Efficient residential and commercial site planning, emphasizing consolidation, efficiency, and reduction of land consumption, can create numerous small preserves on the neighborhood level.  The total assembly of these neighborhood parks and local natural resource protection areas serve to protect habitats for wildlife and people throughout entire watersheds.  The cumulative effect of residential village development will reduce the sprawl of public lighting, road and right-of-way maintenance through places suitable for passive recreation.             

Greenways are conduits for both people and natural resources. They restore fragmentation and diversity in natural spaces as well as reconnecting communities.  Greenways may be public or privately owned lands that are set aside from development because the lands that they comprise have natural values highly regarded by society.  Preservation of those values enhances the quality of life for those citizens who now or in the future will live close to greenways.

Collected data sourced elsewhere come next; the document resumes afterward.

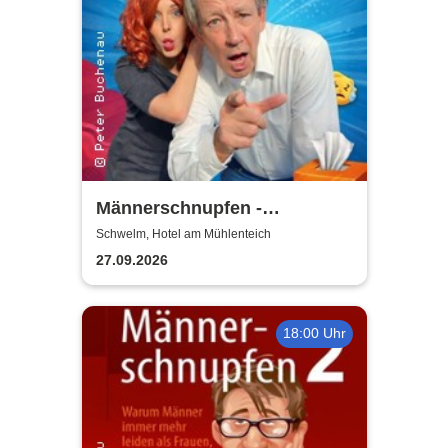
Männerschnupfen -
Buchenau Comedy Tour
Schwelm, Hotel am Mühlenteich
27.09.2026
18:00 Uhr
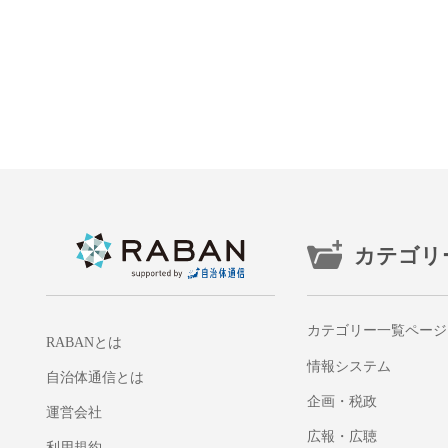
カテゴリ
カテゴリー一覧ページ
RABANとは
情報システム
自治体通信とは
企画・税政
運営会社
広報・広聴
利用規約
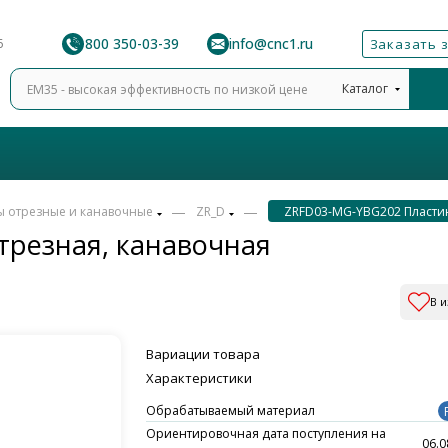
8 800 350-03-39
info@cnc1.ru
6
Заказать 
Каталог
—
—
ы отрезные и канавочные
ZR_D
ZRFD03-MG-YBG202 Пласти
трезная, канавочная
В 
Вариации товара
Характеристики
Обрабатываемый материал
Ориентировочная дата поступления на
06.0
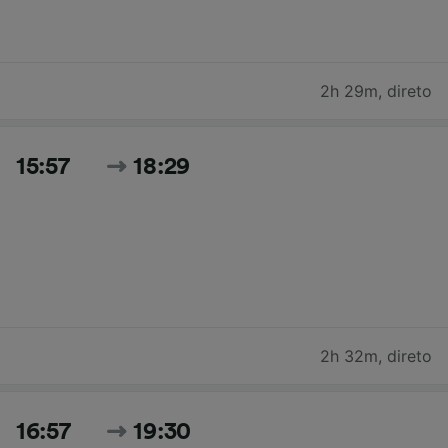
2h 29m
,
direto
15:57
18:29
2h 32m
,
direto
16:57
19:30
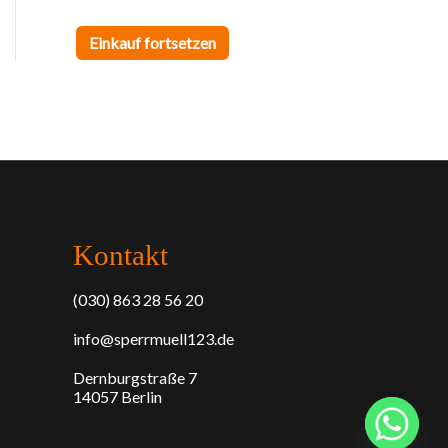
h
Einkauf fortsetzen
Kontakt
(030) 863 28 56 20
info@sperrmuell123.de
Dernburgstraße 7
14057 Berlin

Greenways areas tend to be linear land and water formations because more easily developed lands are more uniform in nature, drier, or are generally more accessible to development.  Greenways may be "retrofitted" onto previously developed landscapes where these residual, undeveloped lands, in public or private ownership, still possess natural or aesthetic values.             

The St. Jones Greenway Commission adopted the "St. Jones River Greenway Concept Plan" (Urban Research and Development Corporation, August 1996) in November 1998.  This Commission, sponsored by the Levy Court and the Kent County Community Services Department, Parks Division, has implemented land acquisition, riparian land protection strategies, transportation grants, and greenway construction projects pursuant to the objectives of that Master Plan.  By adopting the “St. Jones Greenway Concept Plan” (Urban Research and Development Corporation, August 1996), Kent County will emphasize greenway linkages between public and private open spaces throughout the County.  In addition, Kent County will emphasize land protection, strategic investment, and construction of projects that increase protection and recreational use of the resources of the watershed.  The process of identifying links between developed recreational facilities is an on going effort.   

Land protection for neighborhoods and greenways should be based on projections of local densities and natural opportunities for open space preservation.  The importance of these areas for preservation should be linked to the decreased ability of recreational and ecological systems to respond to new levels of development.   

The dedication of low-maintenance, non-impervious pathways and greenspaces will preserve the sustainable character of our communities and ecological systems.  Assuring a quality community network of low impact open spaces while offering livable established communities will reduce the tendency of residents to flee to rural areas.  This process would coerce home and commercial development into less intense areas of the County.  There are currently 91,594.42 acres of open space and protected areas in Kent County.  This figure includes open space found in subdivisions.     

 
Table 11.1 Acres of Open Space in Recorded Subdivisions 

1990-1995

1996-2001

Total

355.1445

1091.8383

1446.9828

 Recommendations     

·        To create a network of open space and suitable recreational facilities to serve the existing and projected populations of Kent County. 

·        Protect and preserve key natural resources throughout the County from unwarranted development. 

Connect existing open spaces into a cohesive system of greenways and resource areas.
Ensure that a wide selection of public recreational facilities and programs are provided to meet the varying needs of all County residents.
Develop a master plan for current proposed and future open space parcels with DNREC and the Department of Agriculture.
Review the possible development of an ordinance creating a new zoning classification for Open Space (OS).